Maybe we should have provided a longer text to summarize, used other parameters,
used a larger model, or changed the structure of the T5 model. However, no matter how hard you try to summarize a difficult text with an NLP model, you will always find documents that the model fails to summarize.

When a model fails on a task, we need to be humble and admit it. The SuperGLUE
human baseline is a difficult one to beat. We need to be patient, work harder, and improve transformer models until they can perform better than they do today. There is still room for a lot of progress.

###A corporate law sample

Corporate law contains many legal subtleties, which makes a summarizing task
quite tricky.

The input of this sample is an excerpt of the corporate law in the state of Montana, USA:

In [14]:
#Montana Corporate Law
#https://corporations.uslegal.com/state-corporation-law/montanacorporation-law/#:~:text=Montana%20Corporation%20Law,carrying%20out%20its%20business%20activities.
text = """
The law regarding corporations prescribes that a corporation
can be incorporated in the state of Montana to serve any lawful
purpose. In the state of Montana, a corporation has all the powers
of a natural person for carrying out its business activities. The
corporation can sue and be sued in its corporate name. It has
perpetual succession. The corporation can buy, sell or otherwise
acquire an interest in a real or personal property. It can conduct
business, carry on operations, and have offices and exercise the powers
in a state, territory or district in possession of the U.S., or in a
foreign country. It can appoint officers and agents of the corporation
for various duties and fix their compensation.
The name of a corporation must contain the word "corporation" or
its abbreviation "corp." The name of a corporation should not be
deceptively similar to the name of another corporation incorporated
in the same state. It should not be deceptively identical to the
fictitious name adopted by a foreign corporation having business
transactions in the state.
The corporation is formed by one or more natural persons by executing
and filing articles of incorporation to the secretary of state of
filing. The qualifications for directors are fixed either by articles
of incorporation or bylaws. The names and addresses of the initial
directors and purpose of incorporation should be set forth in the
articles of incorporation. The articles of incorporation should
contain the corporate name, the number of shares authorized to issue,
a brief statement of the character of business carried out by the
corporation, the names and addresses of the directors until successors
are elected, and name and addresses of incorporators. The shareholders
have the power to change the size of board of directors.
"""

print("Number of characters:", len(text))
summary = summarize(text, 50)
print("\n\nSummarized text: \n", summary)

Number of characters: 1805
Preprocessed and prepared text: 
 summarize: The law regarding corporations prescribes that a corporationcan be incorporated in the state of Montana to serve any lawfulpurpose.
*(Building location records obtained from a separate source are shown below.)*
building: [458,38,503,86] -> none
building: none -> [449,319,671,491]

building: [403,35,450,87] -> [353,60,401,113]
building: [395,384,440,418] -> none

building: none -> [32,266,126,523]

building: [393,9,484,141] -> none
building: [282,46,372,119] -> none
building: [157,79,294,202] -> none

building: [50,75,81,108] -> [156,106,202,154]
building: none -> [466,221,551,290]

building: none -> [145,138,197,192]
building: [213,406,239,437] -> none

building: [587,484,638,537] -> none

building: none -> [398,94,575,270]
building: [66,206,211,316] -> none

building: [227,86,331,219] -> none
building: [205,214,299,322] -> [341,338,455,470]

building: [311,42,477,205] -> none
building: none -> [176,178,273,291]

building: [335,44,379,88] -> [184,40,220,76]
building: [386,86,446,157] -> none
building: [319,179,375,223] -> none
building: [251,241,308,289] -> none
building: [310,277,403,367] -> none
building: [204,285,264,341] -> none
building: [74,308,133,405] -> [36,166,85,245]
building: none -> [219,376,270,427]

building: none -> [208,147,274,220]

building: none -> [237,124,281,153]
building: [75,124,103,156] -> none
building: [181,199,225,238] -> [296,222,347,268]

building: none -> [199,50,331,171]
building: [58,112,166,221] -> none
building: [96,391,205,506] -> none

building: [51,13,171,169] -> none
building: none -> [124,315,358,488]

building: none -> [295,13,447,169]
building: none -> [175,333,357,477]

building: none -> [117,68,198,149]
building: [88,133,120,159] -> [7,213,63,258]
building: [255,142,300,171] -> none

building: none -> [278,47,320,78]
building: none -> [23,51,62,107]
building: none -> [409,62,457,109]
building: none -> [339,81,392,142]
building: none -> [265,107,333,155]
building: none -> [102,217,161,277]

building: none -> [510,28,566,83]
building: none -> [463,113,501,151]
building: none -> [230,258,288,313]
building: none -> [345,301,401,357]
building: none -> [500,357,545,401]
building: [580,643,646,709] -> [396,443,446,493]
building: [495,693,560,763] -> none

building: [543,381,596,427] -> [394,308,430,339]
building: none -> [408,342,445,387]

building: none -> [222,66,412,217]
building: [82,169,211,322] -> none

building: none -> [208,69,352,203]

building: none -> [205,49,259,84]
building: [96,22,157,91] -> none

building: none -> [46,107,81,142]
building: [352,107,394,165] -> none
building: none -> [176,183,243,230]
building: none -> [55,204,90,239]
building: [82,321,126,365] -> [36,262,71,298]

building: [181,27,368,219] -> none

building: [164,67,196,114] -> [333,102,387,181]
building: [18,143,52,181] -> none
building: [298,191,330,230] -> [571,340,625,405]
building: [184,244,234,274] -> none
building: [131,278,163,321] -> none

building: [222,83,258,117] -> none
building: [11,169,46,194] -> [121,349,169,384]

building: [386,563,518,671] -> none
In the state of Montana, a corporation has all the powersof a natural person for carrying out its business activities. Thecorporation can sue and be sued in its corporate name. It hasperpetual succession. The corporation can buy, sell or otherwiseacquire an interest in a real or personal property. It can conductbusiness, carry on operations, and have offices and exercise the powersin a state, territory or district in possession of the U.S., or in aforeign country. It can appoint officers and agents of the corporationfor various duties and fix their compensation.The name of a corporation must contain the word "corporation" orits abbreviation "corp." The name of a corporation should not bedeceptively similar to the name of another corporation incorporatedin the same state. It should not 

This time, T5 found some of the essential aspects of the text to summarize. Take
some time to try to incorporate samples of your own to see what happens. Play
with the parameters to see if it affects the outcome.